A tragédia de Brumadinho, assim como a de Mariana e tantas outras, foi um crime e não um desastre ambiental. Como parte considerável dos crimes, foi calculado. Este cálculo mina gradativamente o futuro da civilização humana. Consubstanciado no elevado número de mortos (mais de 160, até o momento) e desaparecidos, Brumadinho transmite relativo ar de excepcionalidade, como um episódio macabro que marca determinado momento de nossas vidas.

Entretanto, não o é. Pertence à normalidade cotidiana que, de tão presente, torna-se imperceptível. O que move nossa sociedade é, antes de tudo, o cálculo monetário. O custo-benefício. Diariamente todos os seres humanos da terra se questionam: “Será que Vale o quanto custa? Será que Vale a pena gastar com isso? Quanto Vale isso?Vale investir nisso?” Todas essas perguntas, bem como suas respostas, são mensuradas por uma única variável: o dinheiro. Sobre esse atributo são tomadas a quase totalidade das decisões humanas numa sociedade capitalista. O dinheiro é o Valor máximo numa organização social fundamentada na sua suposta escassez. Reside aqui a quase totalidad edos nossos males. Tanto no nível micro quanto macro, individual ou coletivo, privado ou público, avaliações relacionadas à saúde, à educação e ao meio ambiente são constantemente mensuradas pelo dinheiro. “Cortaremos gastos com saúde para atingirmos o equilíbrio fiscal”. “Invista no curso que mudará sua vida”. “Estude e se dê bem”. “Utilize o agrotóxico que duplicará sua produção e rentabilidade”. “Casou bem”.

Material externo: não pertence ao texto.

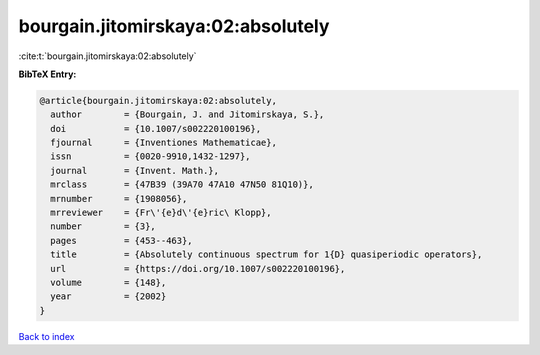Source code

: bourgain.jitomirskaya:02:absolutely
===================================

:cite:t:`bourgain.jitomirskaya:02:absolutely`

**BibTeX Entry:**

.. code-block:: bibtex

   @article{bourgain.jitomirskaya:02:absolutely,
     author        = {Bourgain, J. and Jitomirskaya, S.},
     doi           = {10.1007/s002220100196},
     fjournal      = {Inventiones Mathematicae},
     issn          = {0020-9910,1432-1297},
     journal       = {Invent. Math.},
     mrclass       = {47B39 (39A70 47A10 47N50 81Q10)},
     mrnumber      = {1908056},
     mrreviewer    = {Fr\'{e}d\'{e}ric\ Klopp},
     number        = {3},
     pages         = {453--463},
     title         = {Absolutely continuous spectrum for 1{D} quasiperiodic operators},
     url           = {https://doi.org/10.1007/s002220100196},
     volume        = {148},
     year          = {2002}
   }

`Back to index <../By-Cite-Keys.html>`_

Todas essas frases colocam o dinheiro acima de qualquer coisa, tornando-o objetivo e base do relacionamento e da sociabilidade entre todos os indivíduos. Interagimos mediante o dinheiro. É o objetivo supremo das nossas ações. É a razão das nossas atitudes. É o Valor primeiro do nosso cotidiano. É o substrato da sociedade capitalista. Os indivíduos nessa sociedade dormem e acordam pensando em como ganharão mais dinheiro. Bolam estratégias, falas, comportamentos e atitudes que os levem ao sucesso, ou seja, ganhar dinheiro. Apoiados na inocente ideia de meritocracia, realmente acreditam que o dinheiro é o prêmio justo e adequado àqueles mais esforçados. Realmente acreditam que o mundo é composto por perdedores e vencedores. Que uns têm pouco porque não merecem, outros têm muito porque mereceram.

É assim que deve ser. Criamos nossos filhos para serem vencedores; investimos em
colégios caros e cursos de inglês não na esperança de torná-los mais humanos e preocupados com o mundo ao seu redor mas sim porque terão mais ferramentas para se destacar no mercado de trabalho esmagando seus competidores e recebendo seu merecido prêmio em dinheiro. Forjamos amizades com o intuito de ampliar nossas redes de contato e facilitar nossos negócios. Praticamos relacionamentos interessados buscando incessantemente o dinheiro. O livro mais vendido no mundo desde os anos 1940 é: Como Fazer Amigos e Influenciar Pessoas, de Dale Carnegie. Nossa sociedade move-se por esses Valores. Acreditamos neles; a Vale também. Não é só um Valor da Vale; é nosso também. Como o critério de mensuração é o monetário, todas as demais questões ficam em segundo plano. Ética, sustentabilidade e amor ao próximo são Valores ressaltados apenas quando melhoram a imagem e portanto conferem ganhos. Não são prioritários. O dinheiro é primaz; é o nosso principal Valor. O crime de Brumadinho está nisso assentado. A Vale calculou: “Gastarei menos na barragem. Caso o fiscal perceba, o suborno. Se estourar, pago a multa ou compro o juiz. O que economizarei na barragem compensa o gasto que terei num eventual rompimento. Vale a pena”.

Infelizmente, foi “apenas” um cálculo monetário. Da mesma natureza que fazemos todos os dias, colocando o dinheiro no centro das nossas vidas e acima de tudo. Tais cálculos monetários derivam da fixação pelo dinheiro e subsistem nas raízes dos principais problemas enfrentados pela humanidade, tornando sua civilização insustentável. Afinal o que é a desigualdade, a pobreza e o aquecimento global senão manifestações da primazia do dinheiro sobre qualquer outro Valor? Reclamamos diariamente da corrupção e da ganância mas não percebemos que tais “Valores” estão em nós impregnados. Enquanto o amor ao dinheiro for o que nos move todos os dias, não temos moral para criticar a Vale. Numa escala menor praticamos diariamente o modo Vale de agir. A Vale está em nós e isso torna o mundo impraticável.